I believe we didn’t quite know why we wanted to die. At that age, more than at other time of life, you want to love, kill, come, suffer, but you don’t know why. You react to one desire by responding to another; you try to quench your thirst by lighting a fire, to heal a wound by thrusting your finger into it. I believe we wanted to die of love, which was very silly and at the same time surprisingly clear-sighted for adolescents.
Except for her deliveries, she has never spent this much time both awake and horizontal. Nor has the silence around her ever been so perfect. The noise of the engines and the horns rising from the street is nothing compared to the fleshy thrum that set the tempo of her former life and nurtured the feeling that at any moment someone might show up, tug at her arm and demand of her a thousand things meant to remedy the inexorable fact that whatever you fill will eventually be empty again, whatever you heal will end up hurting again, whatever you satisfy will sooner or later be unappeased.

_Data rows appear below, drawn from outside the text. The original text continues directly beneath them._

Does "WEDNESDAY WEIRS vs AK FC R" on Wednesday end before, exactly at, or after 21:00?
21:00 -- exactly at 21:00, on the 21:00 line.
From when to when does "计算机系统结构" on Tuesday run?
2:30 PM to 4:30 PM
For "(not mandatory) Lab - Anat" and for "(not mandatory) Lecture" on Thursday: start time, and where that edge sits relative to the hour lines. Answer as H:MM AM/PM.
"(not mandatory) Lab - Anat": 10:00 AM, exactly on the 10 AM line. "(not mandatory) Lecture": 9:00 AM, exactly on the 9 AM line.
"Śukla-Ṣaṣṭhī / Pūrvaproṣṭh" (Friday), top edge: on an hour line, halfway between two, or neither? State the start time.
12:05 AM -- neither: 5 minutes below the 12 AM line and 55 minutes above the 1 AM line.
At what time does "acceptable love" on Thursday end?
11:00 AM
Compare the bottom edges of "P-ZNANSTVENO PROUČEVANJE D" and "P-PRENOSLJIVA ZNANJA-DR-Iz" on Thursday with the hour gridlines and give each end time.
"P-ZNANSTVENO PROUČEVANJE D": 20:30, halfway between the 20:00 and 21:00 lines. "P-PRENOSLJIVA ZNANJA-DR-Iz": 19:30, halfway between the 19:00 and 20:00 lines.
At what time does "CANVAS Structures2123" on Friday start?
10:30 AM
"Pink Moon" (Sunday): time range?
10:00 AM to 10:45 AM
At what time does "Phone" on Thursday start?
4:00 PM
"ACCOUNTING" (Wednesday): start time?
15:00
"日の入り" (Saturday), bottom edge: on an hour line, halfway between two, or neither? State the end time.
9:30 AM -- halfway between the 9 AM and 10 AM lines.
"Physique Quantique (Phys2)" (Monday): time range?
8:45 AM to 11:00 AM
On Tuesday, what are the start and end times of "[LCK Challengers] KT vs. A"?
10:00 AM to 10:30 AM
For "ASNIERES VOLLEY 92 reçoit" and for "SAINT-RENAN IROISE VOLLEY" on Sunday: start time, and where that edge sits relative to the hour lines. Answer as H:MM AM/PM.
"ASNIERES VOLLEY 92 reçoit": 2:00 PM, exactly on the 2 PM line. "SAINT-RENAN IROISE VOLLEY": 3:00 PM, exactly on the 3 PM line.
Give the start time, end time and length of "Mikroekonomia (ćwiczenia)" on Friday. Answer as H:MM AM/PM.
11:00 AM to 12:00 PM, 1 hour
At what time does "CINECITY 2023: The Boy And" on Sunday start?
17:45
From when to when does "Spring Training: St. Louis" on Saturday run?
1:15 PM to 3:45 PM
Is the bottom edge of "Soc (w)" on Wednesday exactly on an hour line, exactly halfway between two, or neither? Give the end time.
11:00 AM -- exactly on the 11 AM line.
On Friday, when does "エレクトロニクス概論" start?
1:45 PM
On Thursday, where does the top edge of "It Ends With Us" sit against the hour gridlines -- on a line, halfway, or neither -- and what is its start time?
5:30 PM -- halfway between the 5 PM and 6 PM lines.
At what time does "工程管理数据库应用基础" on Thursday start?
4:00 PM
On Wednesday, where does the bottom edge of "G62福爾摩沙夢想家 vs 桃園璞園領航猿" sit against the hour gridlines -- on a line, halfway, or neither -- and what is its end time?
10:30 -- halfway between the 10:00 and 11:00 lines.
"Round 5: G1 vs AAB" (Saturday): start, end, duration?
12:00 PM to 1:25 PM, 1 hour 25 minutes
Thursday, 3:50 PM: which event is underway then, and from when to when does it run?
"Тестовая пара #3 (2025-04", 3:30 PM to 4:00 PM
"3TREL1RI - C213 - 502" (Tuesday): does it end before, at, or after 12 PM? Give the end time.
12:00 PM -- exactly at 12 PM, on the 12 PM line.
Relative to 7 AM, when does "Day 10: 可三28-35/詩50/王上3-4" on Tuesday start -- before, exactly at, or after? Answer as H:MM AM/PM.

He came from another place, from a house as yellow as a Sunday morning egg yolk, as warm as the smell of roasted chicken.
… if she disappears without anyone even noticing, will she have lived?
Further Reading:
The Foreword Review: “Absorbing and often poignant, Madame Victoria is an achievement, both as a mystery about the missing identity of one woman and in its portrayal of women’s lives more broadly.”
Quill & Quire: “… Leroux plumbs the intricacies of what it means to be female, invisible, and forgotten in the modern world.”
“The end result is a novel that packs a star’s density of rage and love into its pages, a delicate and unflinching look at the impossibilities of womanhood that is nothing short of incandescent. A testament to the power of fable and myth, Madame Victoria is a triumphant feat of storytelling.”
Thank you to Biblioasis for sending me a copy of this book!
Well, actually, it sounds a fascinating read. And what a great way to explore the lives of women, than by doing a series of loosely interconnected (maybe) short stories. I can see the appeal as both a writer and a reader.
It’s such a neat idea, isn’t it? And Leroux pulls it off so well!
I always think these kind of novels as intriguing and, probably, harder to pull off because you’re trying to make an anthology of short stories resonate on a theme. So brilliant when it works.
Yes!
Ah! Yet another book of connected stories! The only reason I haven’t read this author is the big ol’ pile of books I own 😐
I understand! 🙂
I agree with Alex – it does sound like such a fascinating read! It was available at my nearest library (like in my backyard practically) but someone scooped it up already! I will definitely be picking this one up when it’s back in.
Glad to hear it! I can’t remember – did you read The Party Wall?
No, I didn’t read it! Marked for the pile though! 😉
I was just telling someone how much I love interconnected short stories! I love the sound of this one.
I seem to have read a couple of them in a row, and I’m not tired of it yet!
This sounds like a tantalizing idea for a bunch of linked stories.
Yes! It must have been fun for the author to think up the various scenarios for her stories!
I also love interconnected stories. She sounds like an author I need to try and find. We don’t have her books in my library system – maybe interlibrary loan.
I can’t wait to see what she does next!
Thanks for your post. This sounds so intriguing and is probably going to the top of my TBR pile.
Great! I hope you like it!
I remember reading this review of this one in Quill and Quire and thinking it sounded interesting-glad you liked it too!
If you like well-crafted stories and fantastic writing, then you’ll love this.
That last quote. *sigh*
I loved The Party Wall too. So I’m super looking forward to reading and buying this one. A keeper, I’m guessing.
Yes, definitely one you might want to read again!
Stunning quotes Naomi – what a writer!
I love her writing. And I’m in awe of the translator, as well!